The guidance excludes the following formats of advertising:
– Recruitment advertising by the armed forces
– Information about paying taxes
– Advertising and marketing by museums and galleries
– Activities where government has a legal duty to provide people with information such as changes to legislation or public services
– Activities where there is unequivocal evidence that campaigns deliver measurable benefits relating directly to immediate public health and safety
Exceptions for essential campaigns may also be approved, on a case-by-case basis, providing the information is critical to the effective running of the Government.
The document warns that the new restrictions come into effect immediately and cover advertising and marketing activity across all central government departments, agencies and non-departmental public bodies.
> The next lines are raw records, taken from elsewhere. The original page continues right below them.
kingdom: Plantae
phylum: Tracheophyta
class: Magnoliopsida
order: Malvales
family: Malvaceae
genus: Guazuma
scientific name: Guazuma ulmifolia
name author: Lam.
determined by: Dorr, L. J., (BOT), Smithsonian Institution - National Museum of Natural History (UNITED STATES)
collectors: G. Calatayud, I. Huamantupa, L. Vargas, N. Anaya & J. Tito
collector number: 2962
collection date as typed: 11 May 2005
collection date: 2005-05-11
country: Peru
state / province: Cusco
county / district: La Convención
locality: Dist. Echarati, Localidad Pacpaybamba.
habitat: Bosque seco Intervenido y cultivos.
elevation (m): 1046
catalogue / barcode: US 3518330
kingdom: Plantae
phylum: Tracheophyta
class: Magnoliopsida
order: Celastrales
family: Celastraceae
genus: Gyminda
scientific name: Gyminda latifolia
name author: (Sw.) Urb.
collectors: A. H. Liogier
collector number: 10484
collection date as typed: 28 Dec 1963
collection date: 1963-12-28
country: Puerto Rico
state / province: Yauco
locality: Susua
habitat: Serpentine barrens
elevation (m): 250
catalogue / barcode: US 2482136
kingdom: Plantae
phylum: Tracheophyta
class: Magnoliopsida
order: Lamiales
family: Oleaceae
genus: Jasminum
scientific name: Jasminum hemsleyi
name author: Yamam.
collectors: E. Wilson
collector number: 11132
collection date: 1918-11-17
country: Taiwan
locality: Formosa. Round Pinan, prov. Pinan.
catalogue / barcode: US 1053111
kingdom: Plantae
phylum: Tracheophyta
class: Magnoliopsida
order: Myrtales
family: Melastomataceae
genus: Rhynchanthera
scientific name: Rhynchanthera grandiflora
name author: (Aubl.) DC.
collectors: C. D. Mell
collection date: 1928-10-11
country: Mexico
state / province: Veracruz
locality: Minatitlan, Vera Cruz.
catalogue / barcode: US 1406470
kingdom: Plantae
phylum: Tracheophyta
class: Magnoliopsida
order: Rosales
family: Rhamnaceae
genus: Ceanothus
It applies to all paid for new advertising and marketing spend for the remainder of the financial year 2010-11, across all media formats.
It warns that procurement should not begin until an exemption has been granted, including media costs and prepatory work. The ERG should take 3 – 5 working days to review applications and prepare recommendations. Decisions will be published on the Cabinet office Website.
The ERG says it will benchmark the marketing spend allowed to go ahead this year before forming a baseline against which the freeze is measured for future years.
On Tuesday (8 June), the government confirmed that all departments will have to justify spending on marketing to a group of senior cabinet ministers under a new spending review framework aimed at reducing the deficit.
Last week, in a letter signed by Peter Buchanan, deputy chief executive of the government’s advertising body, the Central Office of Information, it warned that the coalition government is looking to achieve savings of around £160m in its marketing and communications expenditure.
Buchanan told agencies that a spending freeze “will take effect immediately and will mean a reduction in the volume of work going through COI” until the end of 2010/11 financial year.
The move comes as marketing industry leaders called on the coalition government to provide greater clarity on its definition of “essential” campaigns after the Liberal-Conservative alliance said it will freeze spending on all “non-critical” marketing.
The freeze is being overseen by the new Efficiency and Reform Group, chaired jointly by the Chief Secretary to the Treasury, Danny Alexander, and Cabinet Office Minister, Francis Maude.
The COI saw turnover in 2008/09 hit £540m. Almost half of this was advertising. It spent £111m in 1997/98.